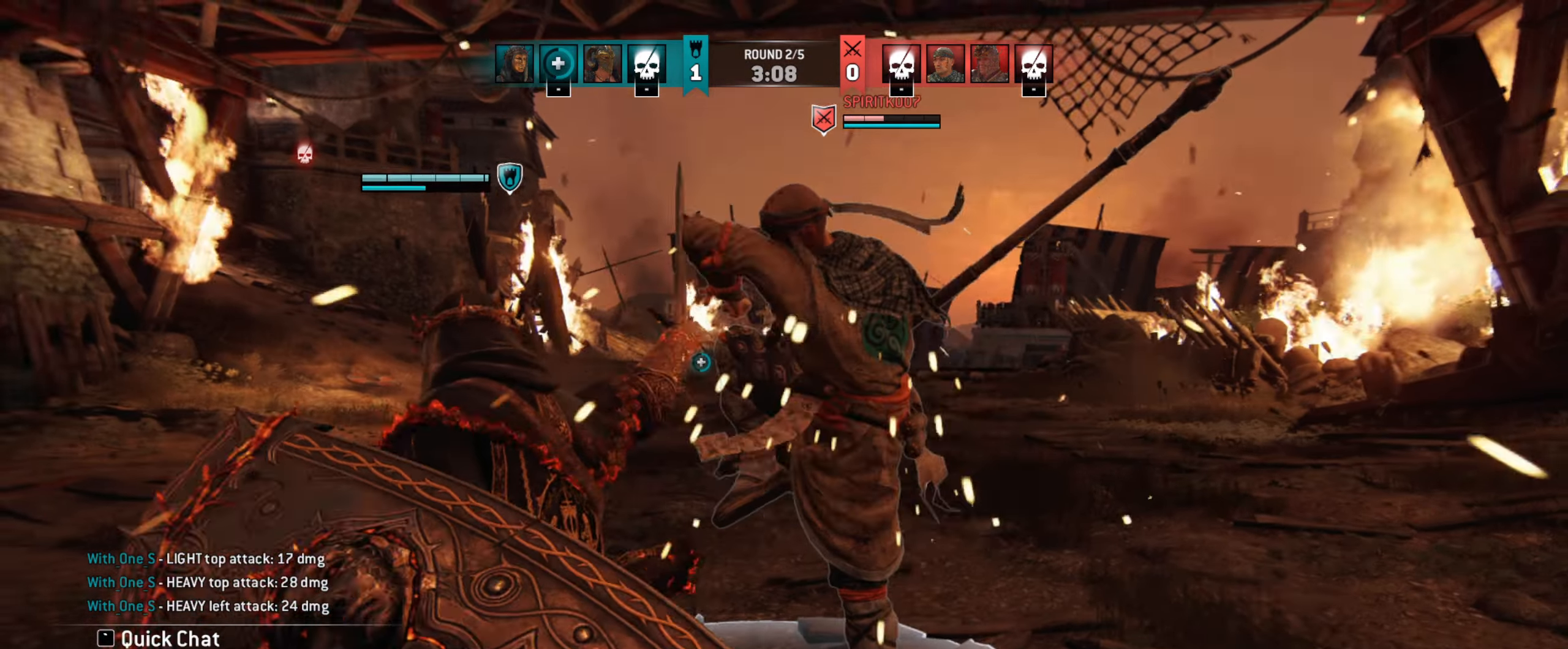
{"keys": ["a"], "mouse": [], "events": [[83, "d", "down"], [117, "w", "up"], [250, "d", "up"], [350, "a", "down"]]}
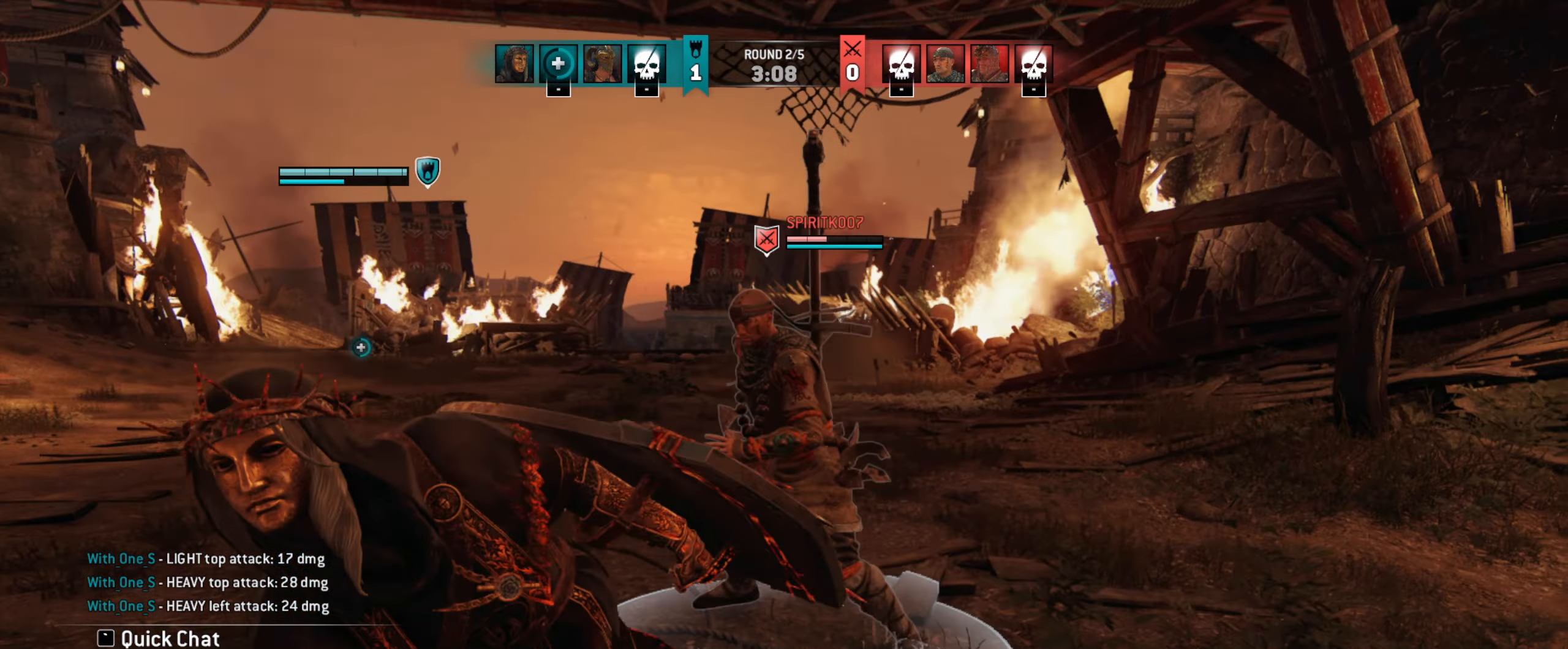
{"keys": ["a"], "mouse": [], "events": []}
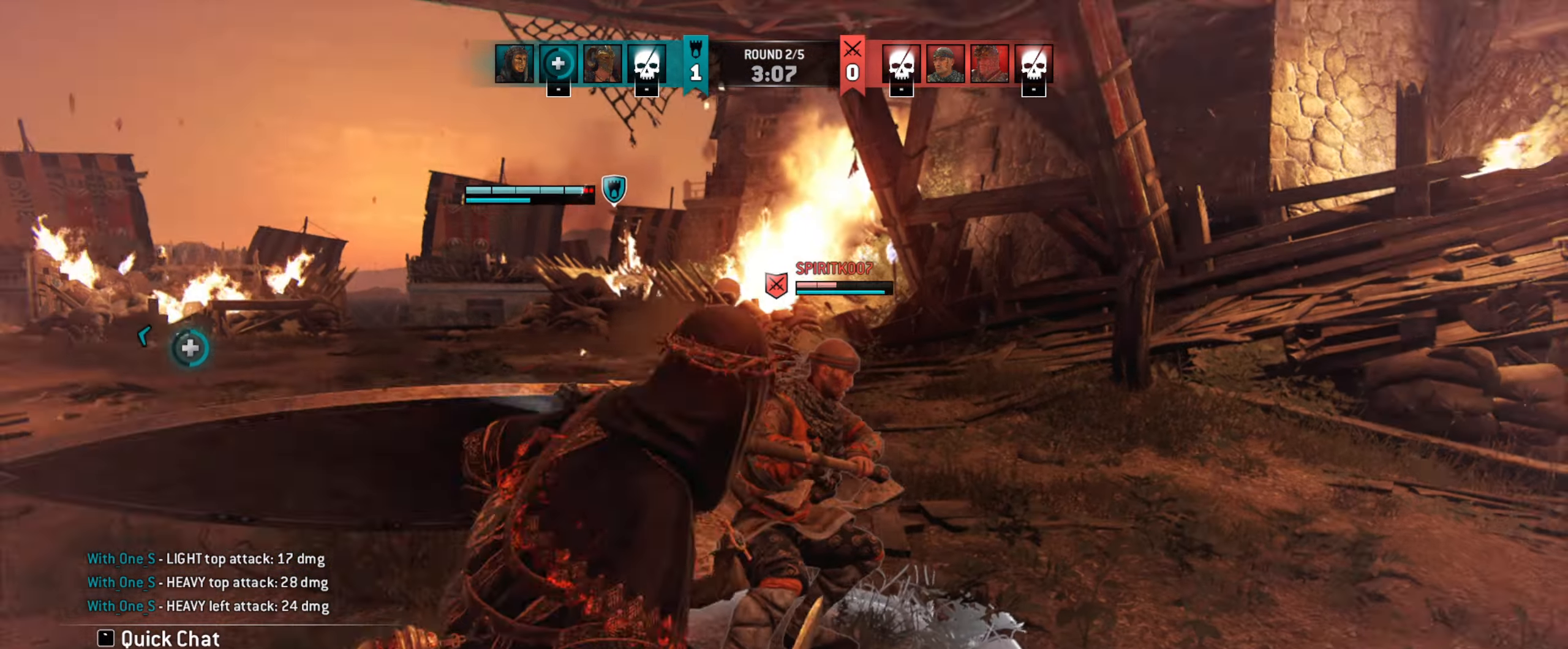
{"keys": ["a"], "mouse": [], "events": []}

Exercise details: Type out the data above again exactly as written, minus the images.

Expected answer:
{"keys": ["a"], "mouse": [], "events": [[83, "d", "down"], [117, "w", "up"], [250, "d", "up"], [350, "a", "down"]]}
{"keys": ["a"], "mouse": [], "events": []}
{"keys": ["a"], "mouse": [], "events": []}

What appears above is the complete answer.